Un détenu «comme les autres»

Concernant les sommes reçues par Lelandais, la présidente du tribunal a également relevé mercredi 2 février que le prévenu avait touché plus de 10 000 euros de la part de son ex-petite amie, loin des 30 000 euros cités par Oli Porri Santoro lors de son passage à TPMP. Cet argent lui aurait servi à «faire des cantines» et payer des communications téléphoniques. «Mme G.» lui aurait également fait plusieurs cadeaux comme des vêtements, un ordinateur ou encore une Xbox. A propos de ces supposés «privilèges», l’OIP précise que «les ordinateurs et consoles de jeux peuvent être «cantinés» par les détenus sous certaines conditions». Alain Chevallier ne penche pas pour autant pour un traitement de faveur : «Je ne crois pas qu’il ait bénéficié de certains avantages, c’est un détenu comme les autres sauf qu’il est à l’isolement.» Pendant cet isolement, «Mme G.» aurait également fait passer des produits interdits comme de la drogue et deux téléphones portables en septembre 2021, saisis au mois de décembre dernier. Lelandais a écopé d’une sanction disciplinaire pour cette détention illégale qui lui a permis d’aller sur des sites pornographiques et d’entrer en contact avec une lycéenne.

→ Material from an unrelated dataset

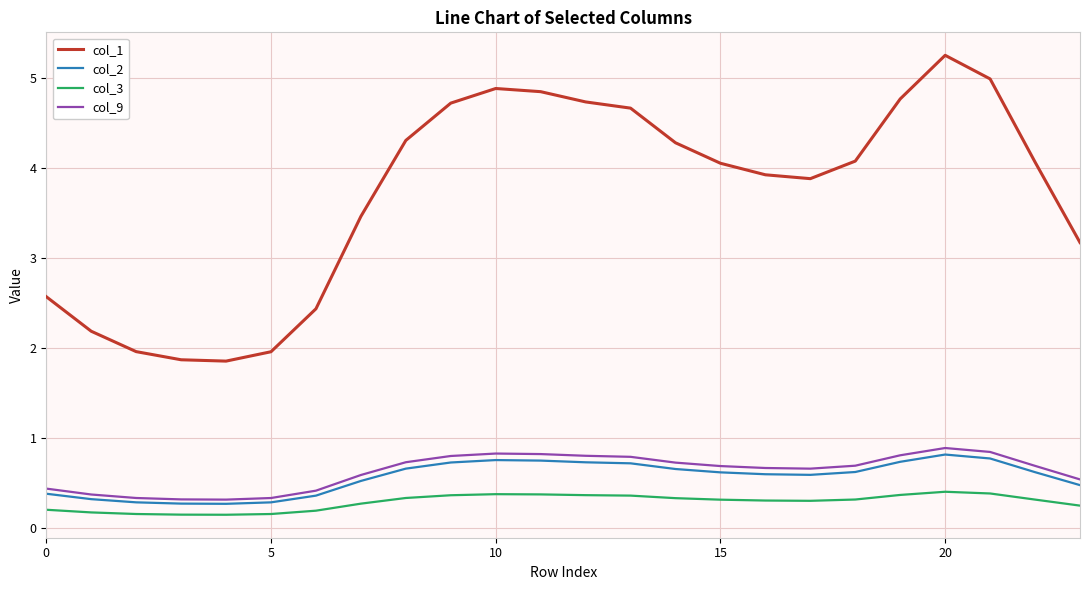

Does the chart have visible grid lines?

Yes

Le journaliste et auteur niçois, Oli Porri Santoro a récemment collaboré au premier numéro du magazine trimestriel l’Envers des affaires lancé par Karl Zéro. Auteur du Fils de l’Ogre, sur le fils de Michel Fourniret, il avait déjà tenu des propos controversés en mai 2021 sur l’affaire Maëlys sur le plateau de TPMP, soutenant l’hypothèse d’un réseau pédophile. Face à Cyril Hanouna, il avançait : «Il n’était pas seul, il a baigné dans un environnement propice à tout ce qui est survenu. […] Nordahl, c’était un soldat. Un soldat ça reçoit des ordres. Qui les donne ?» Oli Porri Santoro a par ailleurs été condamné le 21 juin 2021 à douze mois de prison, dont quatre ferme, et 6000 euros de dommages et intérêts pour le harcèlement en ligne du youtubeur Jeremstar. Il a fait appel.

Mise à jour du 10 février 2022 à 15h45 : modification de la formule «30 000 euros comme l’affirmait Oli Porri Santoro» par «30 000 euros cités par Oli Porri Santoro» au neuvième paragraphe. Modification de la précision sur la collaboration d’Oli Porri Santoro avec Karl Zéro au dernier paragraphe.